Roberts was shocked further when Davis began shouting four-letter expletives at him, and the tirade became so heated that the new husband punched the actor in the face, sending him flying flat on to his back as he did so. At this point chauffeur Ramón Larios saw what was going on and came running up the path to rescue his boss, while Albert Roberts ran to his neighbour’s house in order to phone the police.

Struggling up from the floor, Davis and Larios then took the unprecedented decision to go into Peggy’s home and start rummaging around. What they were looking for is not known, but by the time police arrived, they found Alan Davis talking on the telephone while his chauffeur was found in the garage in possession of two wristwatches, one of which had the initials PSD – Peggy Shannon Davis – engraved on it.

Both Larios and Davis were arrested immediately and hauled off to the nearest police station for questioning. Peggy Shannon was taken down later in order to give her version of events, though she could not help them much as it would seem that she was not at the house during the incident. Both Alan Davis and Raymond Larios were later released without charge, and what prompted the trip to the house and the events that followed have never been completely cleared up, though the story made great fodder for the newspapers at the time.

Less than two months later, Albert Roberts bid his wife goodbye and went off on a fishing trip with his friend, Elmer Fryer. Once on her own, Peggy planned to spend some time sunbathing, and dressed in a sun suit for the occasion. Barefoot, she sat at her kitchen table, smoked a cigarette and made her plans, though tragically she was never able to carry them out as she quite suddenly and without warning passed away.
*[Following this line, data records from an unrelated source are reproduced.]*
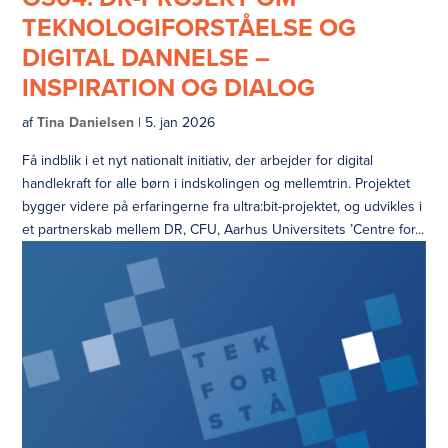
TEKNOLOGIFORSTÅELSE OG
DIGITAL DANNELSE –
INSPIRATION OG DIALOG
af
Tina Danielsen
|
5. jan 2026
Få indblik i et nyt nationalt initiativ, der arbejder for digital
handlekraft for alle børn i indskolingen og mellemtrin. Projektet
bygger videre på erfaringerne fra ultra:bit-projektet, og udvikles i
et partnerskab mellem DR, CFU, Aarhus Universitets ’Centre for...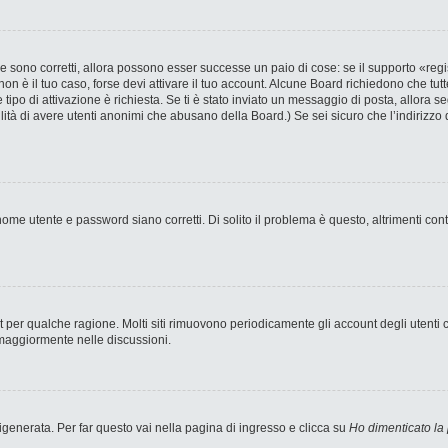
 sono corretti, allora possono esser successe un paio di cose: se il supporto «regi
 non è il tuo caso, forse devi attivare il tuo account. Alcune Board richiedono che tut
 tipo di attivazione è richiesta. Se ti è stato inviato un messaggio di posta, allora s
bilità di avere utenti anonimi che abusano della Board.) Se sei sicuro che l’indirizzo 
ome utente e password siano corretti. Di solito il problema è questo, altrimenti con
nt per qualche ragione. Molti siti rimuovono periodicamente gli account degli utent
 maggiormente nelle discussioni.
enerata. Per far questo vai nella pagina di ingresso e clicca su
Ho dimenticato la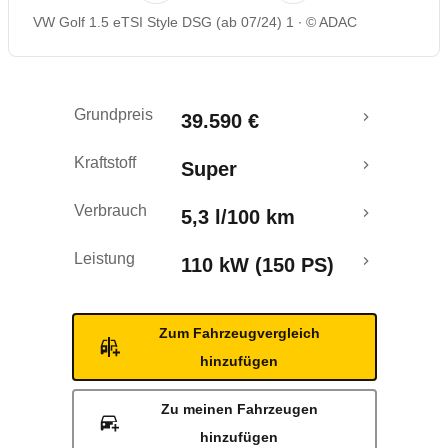
VW Golf 1.5 eTSI Style DSG (ab 07/24) 1
© ADAC
Rückrufe & Mängel
Crashtest
Grundpreis
39.590 €
Kraftstoff
Super
Verbrauch
5,3 l/100 km
Leistung
110 kW (150 PS)
Zum Fahrzeugvergleich
hinzufügen
Zu meinen Fahrzeugen
hinzufügen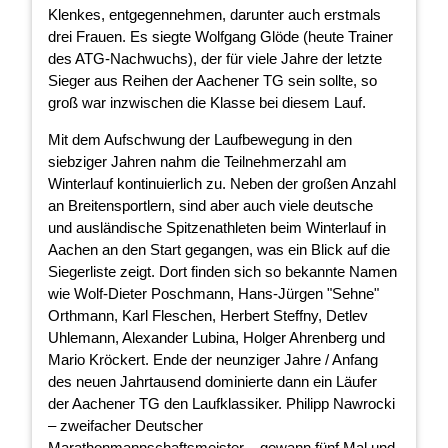
Klenkes, entgegennehmen, darunter auch erstmals
drei Frauen. Es siegte Wolfgang Glöde (heute Trainer
des ATG-Nachwuchs), der für viele Jahre der letzte
Sieger aus Reihen der Aachener TG sein sollte, so
groß war inzwischen die Klasse bei diesem Lauf.
Mit dem Aufschwung der Laufbewegung in den
siebziger Jahren nahm die Teilnehmerzahl am
Winterlauf kontinuierlich zu. Neben der großen Anzahl
an Breitensportlern, sind aber auch viele deutsche
und ausländische Spitzenathleten beim Winterlauf in
Aachen an den Start gegangen, was ein Blick auf die
Siegerliste zeigt. Dort finden sich so bekannte Namen
wie Wolf-Dieter Poschmann, Hans-Jürgen "Sehne"
Orthmann, Karl Fleschen, Herbert Steffny, Detlev
Uhlemann, Alexander Lubina, Holger Ahrenberg und
Mario Kröckert. Ende der neunziger Jahre / Anfang
des neuen Jahrtausend dominierte dann ein Läufer
der Aachener TG den Laufklassiker. Philipp Nawrocki
– zweifacher Deutscher
Marathonmannschaftsmeister – gewann fünf Mal und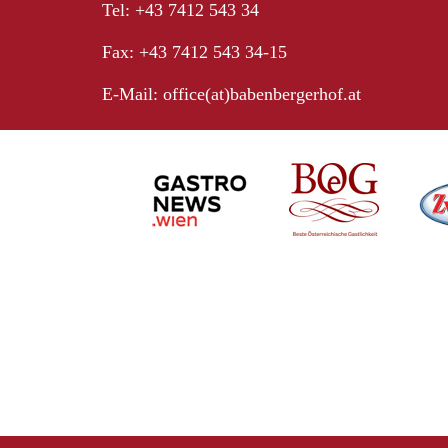
Tel: +43 7412 543 34
Fax: +43 7412 543 34-15
E-Mail:
office(at)babenbergerhof.at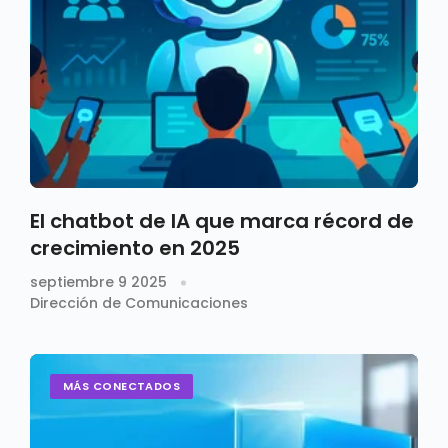
El chatbot de IA que marca récord de
crecimiento en 2025
septiembre 9 2025
Dirección de Comunicaciones
MÁS CONECTADOS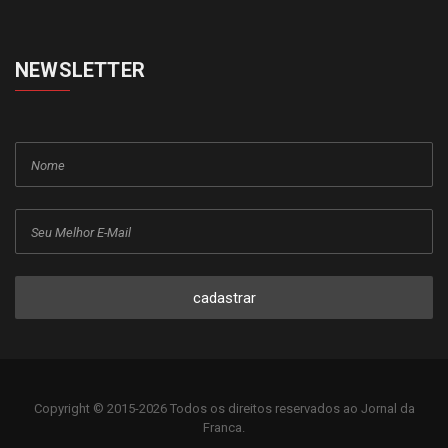
NEWSLETTER
cadastrar
Copyright © 2015-2026 Todos os direitos reservados ao Jornal da
Franca.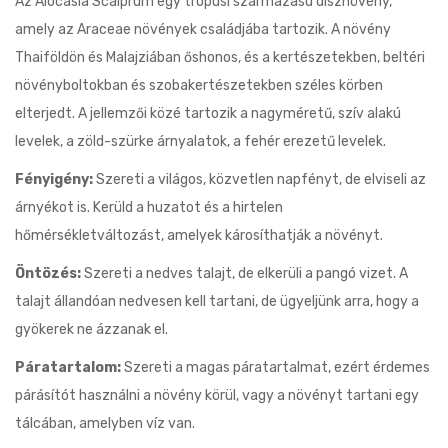
Az Alocasia Scalprum egy trópusi származású dísznövény,
amely az Araceae növények családjába tartozik. A növény
Thaiföldön és Malajziában őshonos, és a kertészetekben, beltéri
növényboltokban és szobakertészetekben széles körben
elterjedt. A jellemzői közé tartozik a nagyméretű, szív alakú
levelek, a zöld-szürke árnyalatok, a fehér erezetű levelek.
Fényigény:
Szereti a világos, közvetlen napfényt, de elviseli az
árnyékot is. Kerüld a huzatot és a hirtelen
hőmérsékletváltozást, amelyek károsíthatják a növényt.
Öntözés:
Szereti a nedves talajt, de elkerüli a pangó vizet. A
talajt állandóan nedvesen kell tartani, de ügyeljünk arra, hogy a
gyökerek ne ázzanak el.
Páratartalom:
Szereti a magas páratartalmat, ezért érdemes
párásítót használni a növény körül, vagy a növényt tartani egy
tálcában, amelyben víz van.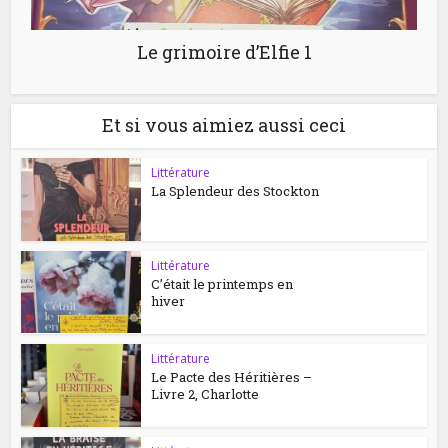
Le grimoire d’Elfie 1
Et si vous aimiez aussi ceci
Littérature
La Splendeur des Stockton
Littérature
C’était le printemps en
hiver
Littérature
Le Pacte des Héritières –
Livre 2, Charlotte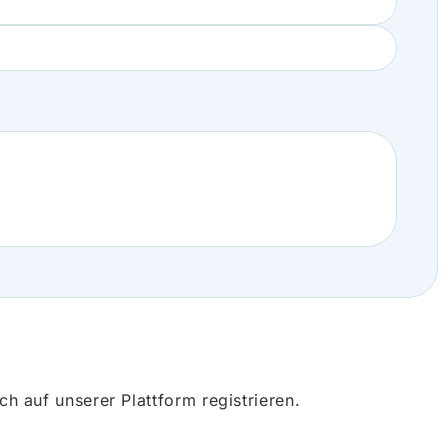
 auf unserer Plattform registrieren.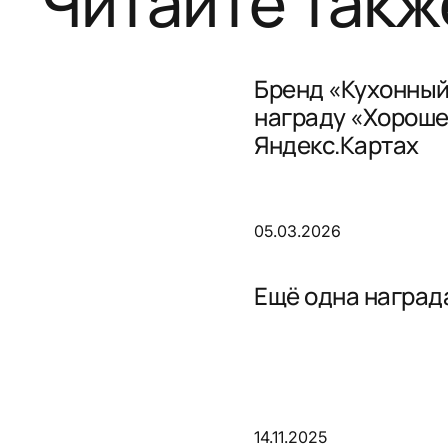
Читайте такж
Бренд «Кухонный
награду «Хороше
Яндекс.Картах
05.03.2026
Ещё одна награда
14.11.2025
Her body slumped down over the table and the recently lit cigarette burned slowly but surely down to her now lifeless hands.

When Roberts returned from his trip, he was devastated to find his wife’s body at the table, along with several empty glasses and a bottle of soft-drink. Understandably, Albert was beyond shocked and he did not understand what could possibly have happened to his wife to cause her to expire so suddenly. The police were called and the body was taken away for a post-mortem examination, though at first no immediate cause could be found and the coroner immediately ordered laboratory tests to determine exactly what had happened.

Peggy’s funeral took place shortly afterwards at the Hollywood Forever Cemetery, where a tombstone was later installed which read: “That Red Headed Girl, Peggy Shannon.” But this sadly was not the end of the tragedy, as on 30 May 1941 – just days before the results of the chemical analysis were due back – Albert Roberts decided he could live without his wife no longer, and that he had no option but to join her in death.

The signs of despair had been there ever since he had said goodbye to his wife, and he spent much of his last few weeks telling friends and family just how much he hated being without Peggy, and how determined he was to end his life. Members of his circle told him not to be so silly, that life goes on and he would find peace over time, but Roberts found their misguided comments to be insulting. He determined that no one understood what he was going through; he was confused about the death and began to feel extreme pangs of guilt that he had not been there when Shannon had passed away. The guilt also turned to paranoia and he began to think that the police believed he was responsible; he even questioned Detective William Burris about it.

“You’ve got something on your mind. You don’t suspect me of Peggy’s death do you?” the concerned man asked.